-- BEGIN --
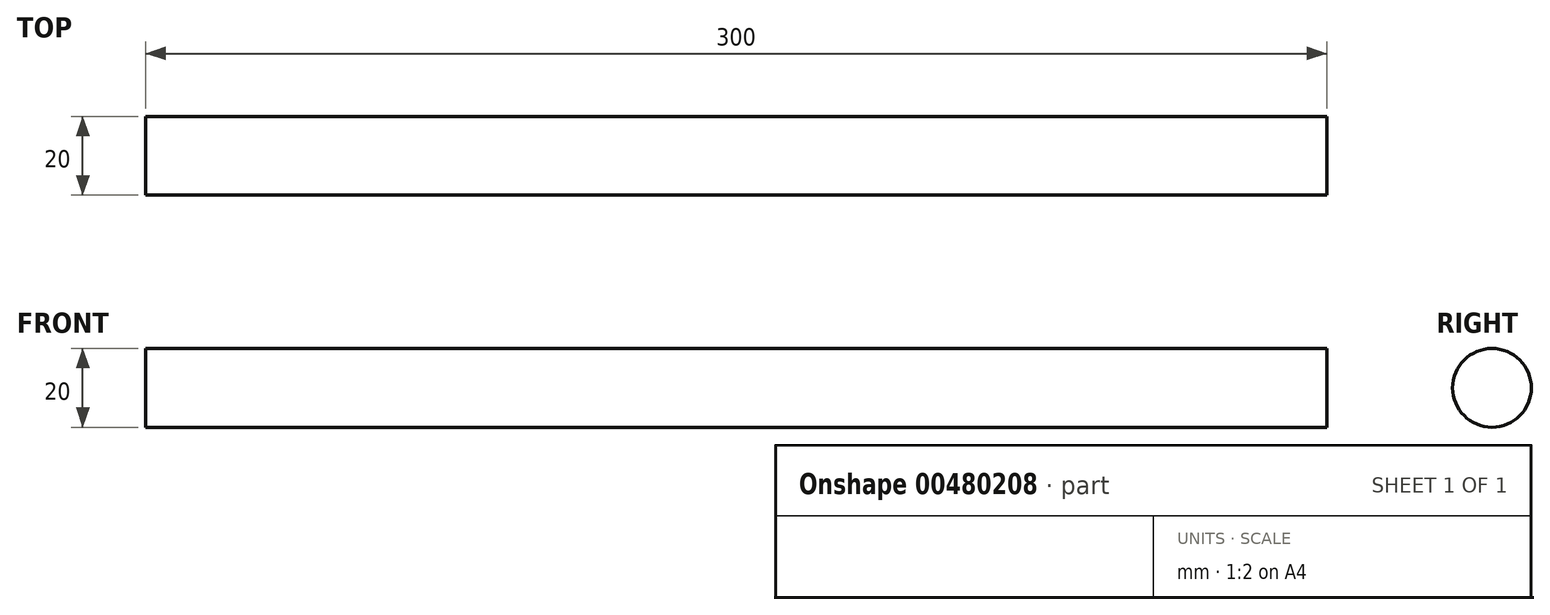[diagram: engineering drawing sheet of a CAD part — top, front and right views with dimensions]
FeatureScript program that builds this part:
annotation { "Feature Type Name" : "Feature", "Feature Type Description" : "" }
export const myFeature = defineFeature(function(context is Context, id is Id, definition is map)
    precondition{}
    {
        {
            var Q0;
            Q0=qCreatedBy(makeId("Right.planeOp"),FACE);
            var sketch = newSketch(context, id + "F0", { "sketchPlane" : qUnion([Q0])});
            skCircle(sketch, "E0", {"center": v(0, -1.1) * mm, "radius": 10 * mm});
            skSolve(sketch);
        }
        {
            var Q0;
            Q0 = qSketchRegion(id + "F0", true);
            extrude(context, id + "F1", {"entities" : qUnion([Q0]), "depth" : 300 * mm});
        }
    });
-- END --
* _Exercise instructions_
Turn these lines into a JSON list of strings, one string per line, skipping blank lines. Leave the pictures out.

* _Result of the exercise_
[
  "[diagram: engineering drawing sheet of a CAD part — top, front and right views with dimensions]",
  "FeatureScript program that builds this part:",
  "annotation { \"Feature Type Name\" : \"Feature\", \"Feature Type Description\" : \"\" }",
  "export const myFeature = defineFeature(function(context is Context, id is Id, definition is map)",
  "    precondition{}",
  "    {",
  "        {",
  "            var Q0;",
  "            Q0=qCreatedBy(makeId(\"Right.planeOp\"),FACE);",
  "            var sketch = newSketch(context, id + \"F0\", { \"sketchPlane\" : qUnion([Q0])});",
  "            skCircle(sketch, \"E0\", {\"center\": v(0, -1.1) * mm, \"radius\": 10 * mm});",
  "            skSolve(sketch);",
  "        }",
  "        {",
  "            var Q0;",
  "            Q0 = qSketchRegion(id + \"F0\", true);",
  "            extrude(context, id + \"F1\", {\"entities\" : qUnion([Q0]), \"depth\" : 300 * mm});",
  "        }",
  "    });"
]